Unlike most erotic thrillers, this one actually manages to BE erotic, thanks in part to the sheer beauty of its leads. And Marisa Mell's willingness to get naked. That's important, too. Also unusual for movies like this one, the filmmakers actually make something of the sexual content. In Sorel and Mell's first coupling--which is WAY sexy--Fulci crosscuts with images of Sorel's brunette wife stretched out on her deathbed. The implication of necrophilia is obvious, but striking none the less. The movie makes a great deal of the profession of Sorel's mistress, too--she's a fashion photographer--which gives the filmmakers ample excuse to put more naked women on screen, to say nothing of late sixties haute coture. In a lot of ways, this is the best Jess Franco movie ever made. Certainly, Fulci shows a superb eye for framing the scene in this movie; this is replete with interesting deep-focus compositions, a couple of arresting split screen arrangements, and odd dutch tilts and eccentric camera moves. Even shots cribbed from Hitchcock--one in particular involves filming from beneath a glass floor, while another seems to be shot from within a waterbed--are transformed into something uniquely the director's own. Finally, Riz Ortolanti contributes an arresting jazz score to the movie. On the whole, it all works.
All of which begs the question: why did Fulci subsequently abandon this mode of filmmaking?
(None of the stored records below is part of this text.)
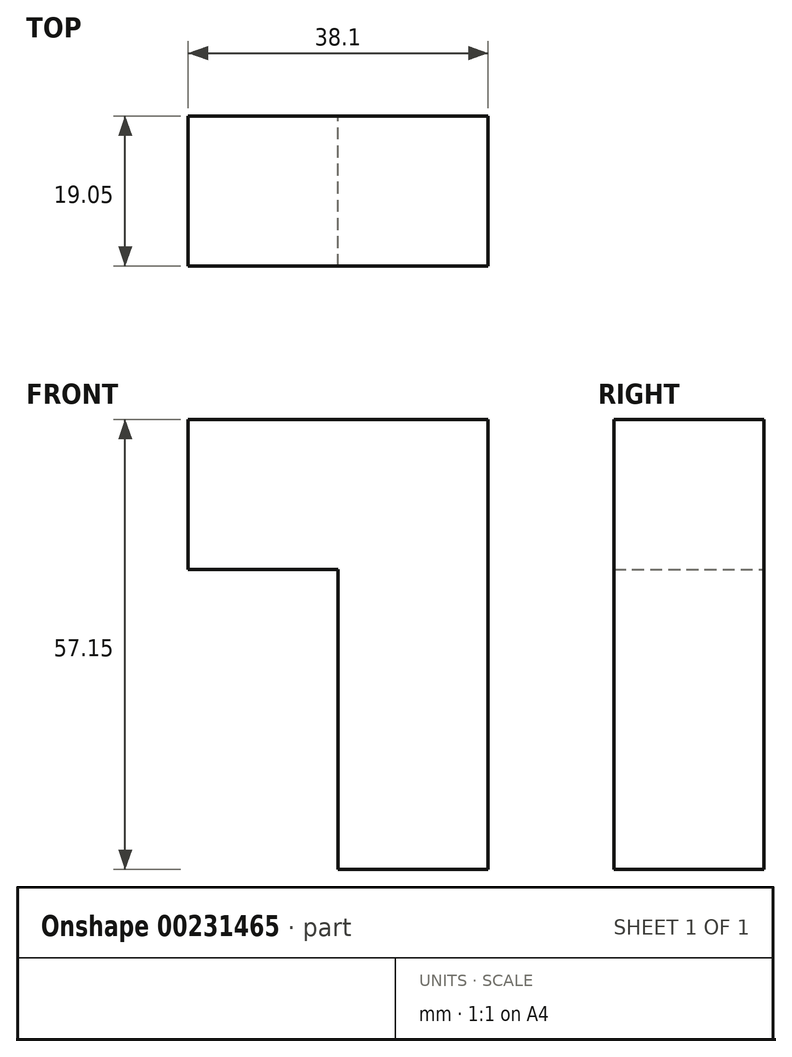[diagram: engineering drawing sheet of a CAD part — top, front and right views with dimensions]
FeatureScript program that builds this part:
annotation { "Feature Type Name" : "Feature", "Feature Type Description" : "" }
export const myFeature = defineFeature(function(context is Context, id is Id, definition is map)
    precondition{}
    {
        {
            var Q0;
            Q0=qCreatedBy(makeId("Front.planeOp"),FACE);
            var sketch = newSketch(context, id + "F0", { "sketchPlane" : qUnion([Q0])});
            skLineSegment(sketch, "E0.bottom", {"start": v(-71.48, 57.15) * mm, "end": v(-52.43, 57.15) * mm});
            skLineSegment(sketch, "E0.top", {"start": v(-71.48, 38.1) * mm, "end": v(-52.43, 38.1) * mm});
            skLineSegment(sketch, "E0.left", {"start": v(-71.48, 57.15) * mm, "end": v(-71.48, 38.1) * mm});
            skLineSegment(sketch, "E0.right", {"start": v(-52.43, 57.15) * mm, "end": v(-52.43, 38.1) * mm});
            skLineSegment(sketch, "E1.bottom", {"start": v(-52.43, 57.15) * mm, "end": v(-33.38, 57.15) * mm});
            skLineSegment(sketch, "E1.top", {"start": v(-52.43, 0) * mm, "end": v(-33.38, 0) * mm});
            skLineSegment(sketch, "E1.left", {"start": v(-52.43, 57.15) * mm, "end": v(-52.43, 0) * mm});
            skLineSegment(sketch, "E1.right", {"start": v(-33.38, 57.15) * mm, "end": v(-33.38, 0) * mm});
            skSolve(sketch);
        }
        {
            var Q0;
            {var subQ3=sQuery(id+"F0.wireOp",EDGE,"E1.bottom");Q0=makeQuery(id+"F0.imprint","IMPRINT",FACE,{"disambiguationData":[TD([[makeQuery(id+"F0.imprint","IMPRINT",EDGE,{"derivedFrom":subQ3}),-1.0]])]});}
            var Q1;
            {var subQ0=sQuery(id+"F0.wireOp",EDGE,"E0.bottom");Q1=makeQuery(id+"F0.imprint","IMPRINT",FACE,{"disambiguationData":[TD([[makeQuery(id+"F0.imprint","IMPRINT",EDGE,{"derivedFrom":subQ0}),-1.0]])]});}
            extrude(context, id + "F1", {"entities" : qUnion([Q0, Q1]), "depth" : 19.05 * mm});
        }
    });
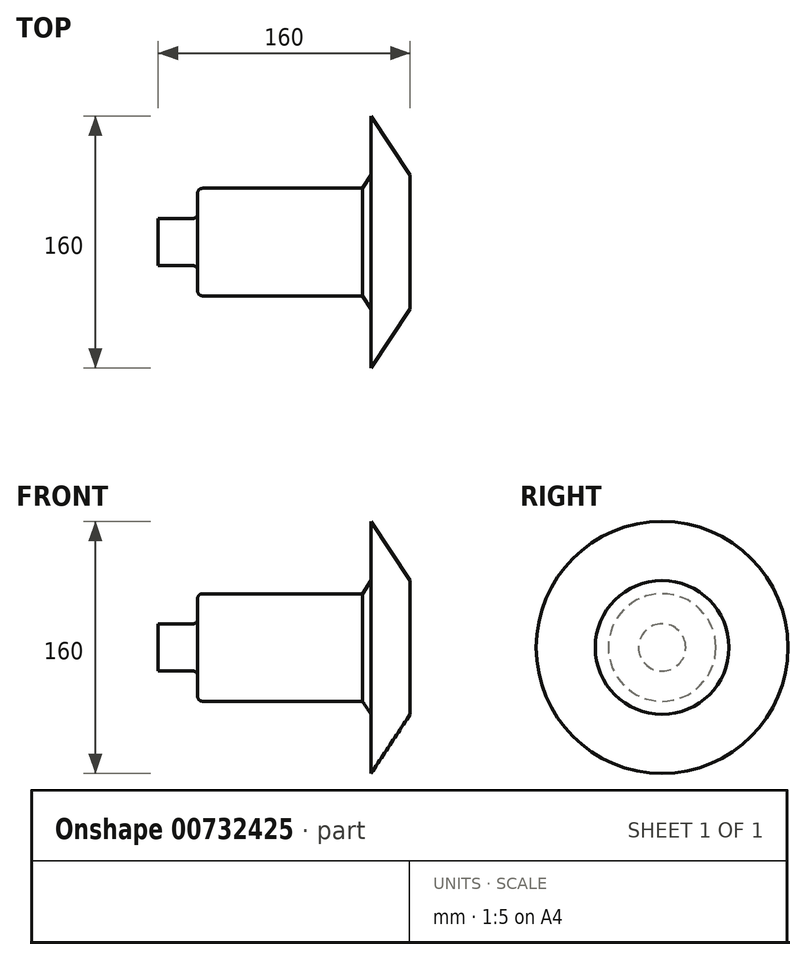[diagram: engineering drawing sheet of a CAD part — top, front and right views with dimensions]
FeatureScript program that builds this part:
annotation { "Feature Type Name" : "Feature", "Feature Type Description" : "" }
export const myFeature = defineFeature(function(context is Context, id is Id, definition is map)
    precondition{}
    {
        {
            var Q0;
            Q0=qCreatedBy(makeId("Front.planeOp"),FACE);
            var sketch = newSketch(context, id + "F0", { "sketchPlane" : qUnion([Q0])});
            skLineSegment(sketch, "E0", {"start": v(-160, 0) * mm, "end": v(-160, 15) * mm});
            skLineSegment(sketch, "E1", {"start": v(-160, 15) * mm, "end": v(-135, 15) * mm});
            skLineSegment(sketch, "E2", {"start": v(-135, 15) * mm, "end": v(-135, 34.14) * mm});
            skLineSegment(sketch, "E3", {"start": v(-135, 34.14) * mm, "end": v(-30.36, 34.14) * mm});
            skLineSegment(sketch, "E4", {"start": v(-30.36, 34.14) * mm, "end": v(-24.81, 42.46) * mm});
            skLineSegment(sketch, "E5", {"start": v(-24.81, 42.46) * mm, "end": v(-24.81, 80) * mm});
            skLineSegment(sketch, "E6", {"start": v(-24.81, 80) * mm, "end": v(0, 42.46) * mm});
            skLineSegment(sketch, "E7", {"start": v(0, 42.46) * mm, "end": v(0, 0) * mm});
            skLineSegment(sketch, "E8", {"start": v(0, 0) * mm, "end": v(-160, 0) * mm});
            skSolve(sketch);
        }
        {
            var Q0;
            Q0=makeQuery(id+"F0.imprint","IMPRINT",FACE,{"disambiguationData":[TD([[makeQuery(id+"F0.imprint","IMPRINT",EDGE,{"derivedFrom":sQuery(id+"F0.wireOp",EDGE,"E0")}),-1.0]])]});
            var Q1;
            Q1=sQuery(id+"F0.wireOp",EDGE,"E8");
            revolve(context, id + "F1", {"surfaceOperationType" : NewSurfaceOperationType.NEW, "entities" : qUnion([Q0]), "axis" : qUnion([Q1]), "revolveType" : RevolveType.FULL});
        }
        {
            var Q0;
            Q0=makeQuery(id+"F1.opRevolve","SWEPT_FACE",FACE,{"disambiguationData":[OSD([sQuery(id+"F0.wireOp",EDGE,"E2")])]});
            fillet(context, id + "F2", {"entities" : qUnion([Q0]), "radius" : 3 * mm, "tangentPropagation" : true, "allowEdgeOverflow" : false});
        }
    });
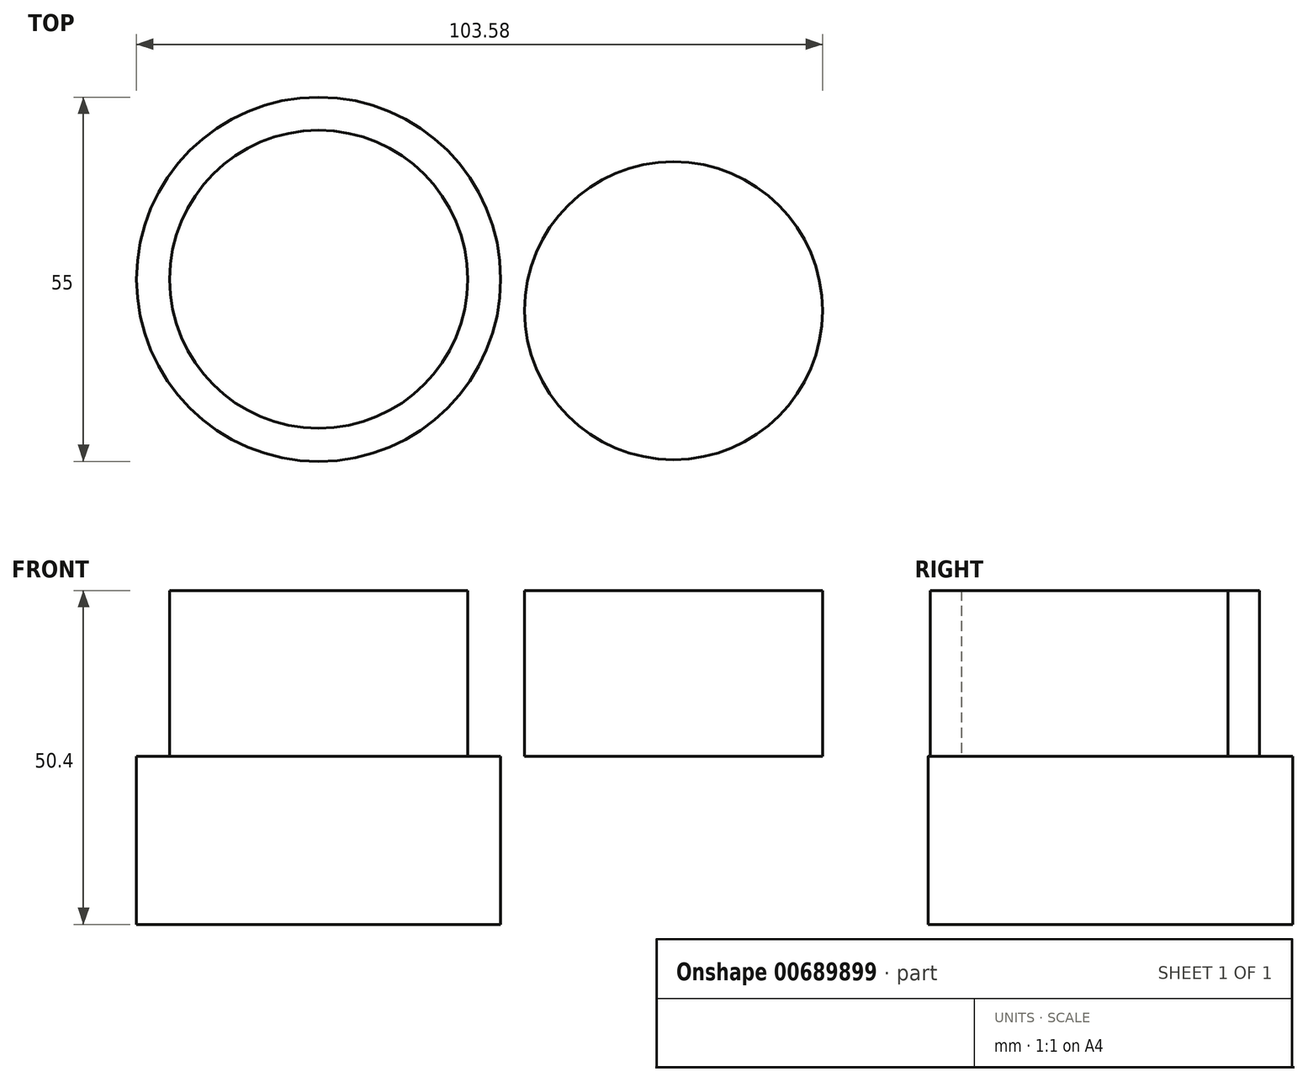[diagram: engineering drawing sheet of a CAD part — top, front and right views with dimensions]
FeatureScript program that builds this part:
annotation { "Feature Type Name" : "Feature", "Feature Type Description" : "" }
export const myFeature = defineFeature(function(context is Context, id is Id, definition is map)
    precondition{}
    {
        {
            var Q0;
            Q0=qCreatedBy(makeId("Top.planeOp"),FACE);
            var sketch = newSketch(context, id + "F0", { "sketchPlane" : qUnion([Q0])});
            skCircle(sketch, "E0", {"center": v(28.57, 29.16) * mm, "radius": 27.5 * mm});
            skSolve(sketch);
        }
        {
            var Q0;
            Q0 = qSketchRegion(id + "F0", true);
            extrude(context, id + "F1", {"entities" : qUnion([Q0]), "depth" : 25.4 * mm, "offsetDistance" : 25.4 * mm});
        }
        {
            var Q0;
            Q0=makeQuery(id+"F1.opExtrude","CAP_FACE",FACE,{"disambiguationData":[OSD([sQuery(id+"F0.wireOp",EDGE,"E0")])],"isStart":false});
            var sketch = newSketch(context, id + "F2", { "sketchPlane" : qUnion([Q0])});
            skCircle(sketch, "E1", {"center": v(28.57, 29.16) * mm, "radius": 22.5 * mm});
            skSolve(sketch);
        }
        {
            var Q0;
            Q0 = qSketchRegion(id + "F2", true);
            extrude(context, id + "F3", {"entities" : qUnion([Q0]), "operationType" : NewBodyOperationType.ADD, "depth" : 25 * mm, "offsetDistance" : 25 * mm});
        }
        {
            var Q0;
            Q0=makeQuery(id+"F1.opExtrude","CAP_FACE",FACE,{"disambiguationData":[OSD([sQuery(id+"F0.wireOp",EDGE,"E0")])],"isStart":false});
            var sketch = newSketch(context, id + "F4", { "sketchPlane" : qUnion([Q0])});
            skCircle(sketch, "E2", {"center": v(82.15, 24.42) * mm, "radius": 22.5 * mm});
            skSolve(sketch);
        }
        {
            var Q0;
            Q0 = qSketchRegion(id + "F4", true);
            extrude(context, id + "F5", {"entities" : qUnion([Q0]), "depth" : 25 * mm, "offsetDistance" : 25 * mm});
        }
    });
He was good at it, and one would assume that it would have provided the director with a more substantial measure of success (I mean, Brian De Palma once made a career of this sort of thing). Instead, Fulci pursued his own imp of the perverse over the cliff, and while it may have provided him with an enduring cult, it also engendered a body of work that can be charitably described as inconsistent. But, hell, I don't know. Maybe Fulci is a low-rent cinematic version of Picasso who, having proved that he could draw like Raphael if he so chose, demolished the conventions of art.
As an epilogue: The otherwise ultra-highbrow Senses of Cinema places Fulci among their "Great Directors". Go figure.